[Saved data entries]
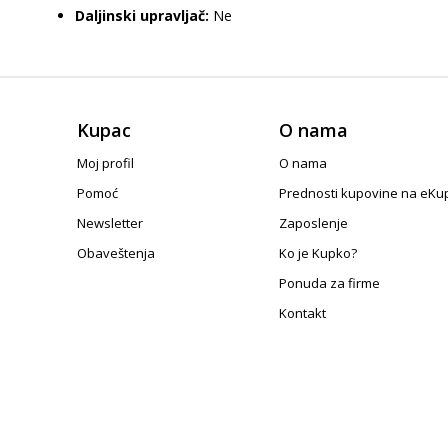
Daljinski upravljač:
Ne
Kupac
O nama
Moj profil
O nama
Pomoć
Prednosti kupovine na eKu
Newsletter
Zaposlenje
Obaveštenja
Ko je Kupko?
Ponuda za firme
Kontakt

WORK TO BE COMPLETED → Every line above is to be repeated exactly, but no picture is to appear in the copy.

THE COMPLETED TASK →
Daljinski upravljač:
Ne
Kupac
O nama
Moj profil
O nama
Pomoć
Prednosti kupovine na eKu
Newsletter
Zaposlenje
Obaveštenja
Ko je Kupko?
Ponuda za firme
Kontakt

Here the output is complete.